Patricia Parete, 48, died early Saturday following spinal cord injuries that had left her paralyzed from the neck down. She and partner Carla Andolina were injured when a gunman shot them during an encounter at a convenience store in Buffalo on Dec. 5, 2006.
"The injuries she sustained on that day in December paralyzed her from the neck down," said Buffalo Police Patrolmen Benevolent Association President James Panus. "That injury cost her her life, and if they wanted a full police funeral, we would make that happen."
A funeral for Parete will be held Wednesday. Although an official cause of death is pending, if the shooting is found to be the direct cause of Parete's death, gunman Varner Harris Jr., who is serving a sentence of 30 years to life, could face a murder charge, according to Buffalo attorney Barry Covert.
"The legislature made a specific exception for instances when someone is found guilty of an assault or assault-related charge, but after the conviction, the victim in that case passed away — then that's the exception and they could face homicide charges,” Covert told WKBW.
On websites devoted to the law enforcement community, several posts called for Harris to face new charges.

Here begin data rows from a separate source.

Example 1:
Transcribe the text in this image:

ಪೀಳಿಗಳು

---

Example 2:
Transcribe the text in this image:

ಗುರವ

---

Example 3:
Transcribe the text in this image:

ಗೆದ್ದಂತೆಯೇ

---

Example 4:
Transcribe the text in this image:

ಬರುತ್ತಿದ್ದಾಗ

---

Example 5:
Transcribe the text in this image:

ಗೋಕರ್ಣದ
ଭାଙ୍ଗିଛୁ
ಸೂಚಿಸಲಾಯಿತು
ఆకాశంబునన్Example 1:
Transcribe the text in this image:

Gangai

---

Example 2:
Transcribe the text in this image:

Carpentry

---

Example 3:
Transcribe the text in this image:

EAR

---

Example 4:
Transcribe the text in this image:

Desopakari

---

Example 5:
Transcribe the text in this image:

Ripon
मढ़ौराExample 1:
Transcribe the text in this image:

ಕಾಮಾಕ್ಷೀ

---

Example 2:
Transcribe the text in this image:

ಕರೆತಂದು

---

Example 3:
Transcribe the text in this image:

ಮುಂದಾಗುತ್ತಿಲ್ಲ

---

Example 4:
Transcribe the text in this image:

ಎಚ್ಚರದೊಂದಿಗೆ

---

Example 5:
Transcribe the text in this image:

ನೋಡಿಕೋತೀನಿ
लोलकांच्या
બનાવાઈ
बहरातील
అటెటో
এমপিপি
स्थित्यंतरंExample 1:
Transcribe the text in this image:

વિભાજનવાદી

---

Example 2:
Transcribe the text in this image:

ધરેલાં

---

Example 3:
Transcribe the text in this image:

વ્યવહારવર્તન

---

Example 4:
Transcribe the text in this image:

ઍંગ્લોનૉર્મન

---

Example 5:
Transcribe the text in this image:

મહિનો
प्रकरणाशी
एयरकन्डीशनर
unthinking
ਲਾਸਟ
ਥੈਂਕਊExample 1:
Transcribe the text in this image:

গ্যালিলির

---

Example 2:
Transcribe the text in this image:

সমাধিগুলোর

"I hope Buffalo district attorney plans on prosecuting the killer for murder of a police officer now, so instead of 30 to life, it is just plain life and a murder conviction," wrote one poster on policeone.com.

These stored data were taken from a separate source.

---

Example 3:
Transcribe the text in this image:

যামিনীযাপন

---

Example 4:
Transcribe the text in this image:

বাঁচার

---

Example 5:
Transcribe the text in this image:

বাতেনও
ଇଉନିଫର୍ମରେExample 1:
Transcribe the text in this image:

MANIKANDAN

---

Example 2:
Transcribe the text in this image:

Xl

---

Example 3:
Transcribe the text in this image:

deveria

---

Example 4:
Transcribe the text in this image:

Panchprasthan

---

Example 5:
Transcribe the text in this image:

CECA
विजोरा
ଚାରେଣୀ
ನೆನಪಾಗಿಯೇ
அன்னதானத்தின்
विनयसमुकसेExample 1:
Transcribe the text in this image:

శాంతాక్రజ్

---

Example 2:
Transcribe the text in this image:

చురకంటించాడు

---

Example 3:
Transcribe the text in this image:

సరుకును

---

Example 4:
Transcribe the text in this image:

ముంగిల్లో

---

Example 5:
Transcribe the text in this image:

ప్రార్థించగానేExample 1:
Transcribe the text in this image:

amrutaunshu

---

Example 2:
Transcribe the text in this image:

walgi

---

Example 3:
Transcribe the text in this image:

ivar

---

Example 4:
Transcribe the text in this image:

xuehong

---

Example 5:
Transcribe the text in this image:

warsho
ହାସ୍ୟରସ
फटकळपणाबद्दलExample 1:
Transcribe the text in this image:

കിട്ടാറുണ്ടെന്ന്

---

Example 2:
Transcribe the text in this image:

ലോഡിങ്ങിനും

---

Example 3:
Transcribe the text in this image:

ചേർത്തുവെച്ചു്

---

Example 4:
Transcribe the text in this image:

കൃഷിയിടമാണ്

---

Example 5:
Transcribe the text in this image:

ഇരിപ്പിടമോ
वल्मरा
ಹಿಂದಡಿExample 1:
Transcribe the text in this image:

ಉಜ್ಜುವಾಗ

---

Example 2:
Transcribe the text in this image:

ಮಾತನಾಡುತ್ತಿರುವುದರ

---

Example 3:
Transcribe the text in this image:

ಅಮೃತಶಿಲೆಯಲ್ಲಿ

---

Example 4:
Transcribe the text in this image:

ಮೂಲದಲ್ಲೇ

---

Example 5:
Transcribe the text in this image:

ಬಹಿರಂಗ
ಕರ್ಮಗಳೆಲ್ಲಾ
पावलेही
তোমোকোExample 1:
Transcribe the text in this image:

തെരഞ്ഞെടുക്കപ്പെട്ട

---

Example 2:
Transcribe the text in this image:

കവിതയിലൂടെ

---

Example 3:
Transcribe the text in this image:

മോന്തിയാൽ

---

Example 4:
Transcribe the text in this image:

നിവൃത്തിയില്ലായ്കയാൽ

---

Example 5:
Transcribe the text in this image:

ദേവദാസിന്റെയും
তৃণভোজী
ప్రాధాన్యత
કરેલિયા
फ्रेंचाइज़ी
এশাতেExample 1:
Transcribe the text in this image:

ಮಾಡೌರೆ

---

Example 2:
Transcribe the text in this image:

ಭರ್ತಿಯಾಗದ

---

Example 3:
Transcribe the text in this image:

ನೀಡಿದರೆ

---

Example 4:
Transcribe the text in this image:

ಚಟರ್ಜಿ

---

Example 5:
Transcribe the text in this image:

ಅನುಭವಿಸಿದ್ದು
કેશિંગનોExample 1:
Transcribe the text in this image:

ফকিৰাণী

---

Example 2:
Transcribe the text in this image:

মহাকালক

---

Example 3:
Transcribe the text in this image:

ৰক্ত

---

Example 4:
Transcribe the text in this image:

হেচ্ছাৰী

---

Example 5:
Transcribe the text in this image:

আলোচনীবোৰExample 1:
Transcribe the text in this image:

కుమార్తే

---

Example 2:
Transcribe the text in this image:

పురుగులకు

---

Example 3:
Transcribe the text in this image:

In a statement, Buffalo Police Commissioner Daniel Derenda said: "We woke up this morning to very sad news. Patricia Parete was a brave and courageous officer. We have suffered a tremendous loss, not only this department, but our city and community as well.”
Buffalo Mayor Byron Brown said he was struck with “just total sadness” upon hearing news of Parete’s death.

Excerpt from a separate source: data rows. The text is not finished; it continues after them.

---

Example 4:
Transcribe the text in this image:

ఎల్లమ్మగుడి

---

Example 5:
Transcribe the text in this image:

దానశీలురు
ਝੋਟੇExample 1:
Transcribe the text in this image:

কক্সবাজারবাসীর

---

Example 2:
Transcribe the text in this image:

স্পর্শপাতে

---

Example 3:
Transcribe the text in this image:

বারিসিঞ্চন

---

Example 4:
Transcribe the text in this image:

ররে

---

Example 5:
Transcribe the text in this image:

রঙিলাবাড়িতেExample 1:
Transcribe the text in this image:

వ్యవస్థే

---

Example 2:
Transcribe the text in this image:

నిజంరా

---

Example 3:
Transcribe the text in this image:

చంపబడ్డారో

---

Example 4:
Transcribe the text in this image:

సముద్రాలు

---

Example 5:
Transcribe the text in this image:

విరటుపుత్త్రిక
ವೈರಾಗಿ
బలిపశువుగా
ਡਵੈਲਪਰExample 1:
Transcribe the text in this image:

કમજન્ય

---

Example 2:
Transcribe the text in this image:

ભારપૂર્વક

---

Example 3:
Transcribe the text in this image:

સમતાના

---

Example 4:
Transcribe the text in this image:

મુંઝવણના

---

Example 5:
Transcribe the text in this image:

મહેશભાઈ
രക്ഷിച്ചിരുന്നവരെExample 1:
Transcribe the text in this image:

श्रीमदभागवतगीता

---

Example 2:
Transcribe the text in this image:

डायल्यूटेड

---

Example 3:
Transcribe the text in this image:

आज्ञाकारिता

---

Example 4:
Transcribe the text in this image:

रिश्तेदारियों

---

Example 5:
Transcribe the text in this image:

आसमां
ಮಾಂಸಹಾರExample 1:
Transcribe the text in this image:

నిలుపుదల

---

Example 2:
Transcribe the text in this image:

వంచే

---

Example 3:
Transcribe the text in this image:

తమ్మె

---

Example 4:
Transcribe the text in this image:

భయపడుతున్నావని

“My thoughts, prayers and wishes are with her and her family at this time,” Brown said in a statement.
Attempts to reach Parete’s relatives were unsuccessful Tuesday. A call seeking comment from the Erie County Medical Examiner’s Office regarding a cause of death was not immediately returned.
Parete, who was obsessed with physical fitness and had a passion for her Harley-Davidson motorcycle, was accepted into the department in 2001 at age 36. Parete, 5 feet, 6 inches tall and weighing 120 pounds, had nearly zero percent body fat, the Buffalo News reports. She suffered severe spinal cord injuries after a second bullet struck her chin and became lodged in her spine.
The upstate community followed Parete's struggle, and a local fundraiser generated more than $500,000 for her care. In 2009, a new handicapped accessible house was built in Niagara County for Parete. The city of Buffalo and PBA Attorney Thomas Burton also struck an unprecedented deal to pay salary and benefits to Parete's life partner and caregiver.